Many of these "new century cities," as urban planning guru Michael Joroff of Massachusetts Institute of Technology dubs them, will be showcased at the annual International Association of Science Parks conference on June 1-4 in Raleigh, N.C.
"The vision is to kick-start high-priority industries with new spaces where companies and universities can work together and develop the next generation of workers," says Joroff, an adviser to the media city in Seoul and similar projects in Britain, Sweden, and Abu Dhabi. "They are about inventing the future, so they want to be of the future."
New science parks can be tightly focused. Snowpolis, in Vuokatti, Finland, is a collaboration between Finnish companies, universities, and education institutes that specializes in wellness, sports, and cold-weather technologies. And Winston-Salem, N.C., which is reeling from the collapse of the textile, furniture, and tobacco industries, is refurbishing much of its urban core into a biotech hub called the Piedmont Triad Research Park. Its prize tenant: one of the nation's leading centers for regenerative medicine, led by Dr. Anthony Atala, a pioneer in growing organs from patients' own tissue.
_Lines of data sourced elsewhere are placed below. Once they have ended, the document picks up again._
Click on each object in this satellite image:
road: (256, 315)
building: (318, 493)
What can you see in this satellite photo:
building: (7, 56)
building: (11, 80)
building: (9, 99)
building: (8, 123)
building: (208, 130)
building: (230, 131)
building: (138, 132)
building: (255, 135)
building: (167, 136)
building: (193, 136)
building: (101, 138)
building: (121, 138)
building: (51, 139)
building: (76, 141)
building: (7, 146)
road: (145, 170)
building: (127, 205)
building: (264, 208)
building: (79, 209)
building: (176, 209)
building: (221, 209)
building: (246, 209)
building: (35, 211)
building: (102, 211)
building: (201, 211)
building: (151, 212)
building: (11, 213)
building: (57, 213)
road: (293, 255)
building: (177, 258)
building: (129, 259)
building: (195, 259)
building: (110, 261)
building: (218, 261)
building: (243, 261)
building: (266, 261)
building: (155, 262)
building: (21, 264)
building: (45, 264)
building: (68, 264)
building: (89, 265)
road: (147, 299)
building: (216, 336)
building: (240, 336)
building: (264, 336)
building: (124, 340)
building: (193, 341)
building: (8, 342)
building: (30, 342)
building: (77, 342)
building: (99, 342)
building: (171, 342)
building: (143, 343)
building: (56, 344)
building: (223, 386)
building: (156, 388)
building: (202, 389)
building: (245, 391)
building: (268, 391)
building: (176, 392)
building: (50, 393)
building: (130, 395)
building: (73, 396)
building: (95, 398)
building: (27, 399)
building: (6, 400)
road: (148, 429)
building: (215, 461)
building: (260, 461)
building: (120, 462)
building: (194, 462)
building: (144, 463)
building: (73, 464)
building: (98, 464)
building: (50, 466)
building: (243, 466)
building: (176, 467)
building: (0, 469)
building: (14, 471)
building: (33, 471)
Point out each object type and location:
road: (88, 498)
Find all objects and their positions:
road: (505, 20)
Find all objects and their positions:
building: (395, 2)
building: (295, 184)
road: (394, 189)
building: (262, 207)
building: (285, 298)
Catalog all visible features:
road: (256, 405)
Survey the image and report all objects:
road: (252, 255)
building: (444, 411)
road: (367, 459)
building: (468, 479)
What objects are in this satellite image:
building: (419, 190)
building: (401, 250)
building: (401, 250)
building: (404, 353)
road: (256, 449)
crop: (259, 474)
Whatever the focus, the trend is to nurture living, breathing communities rather than sterile, remote compounds of research silos. Planners don't want to mimic Triangle Research Park's original design or Tsukuba Science City, where 13,000 researchers toil in 300 R&D facilities in an isolated site an hour away by train from Tokyo. Instead, they are drawing inspiration from the kind of vibrant ecosytem that evolved organically near the MIT campus in Cambridge, Mass. They hope to design their parks based on visions of what 21st century innovation environments will need.
Most new research parks incorporate the trappings of "new urbanism," the planning principles at work at the preferred destinations for young creative types. That means relatively inexpensive housing within minutes of labs by foot or bike.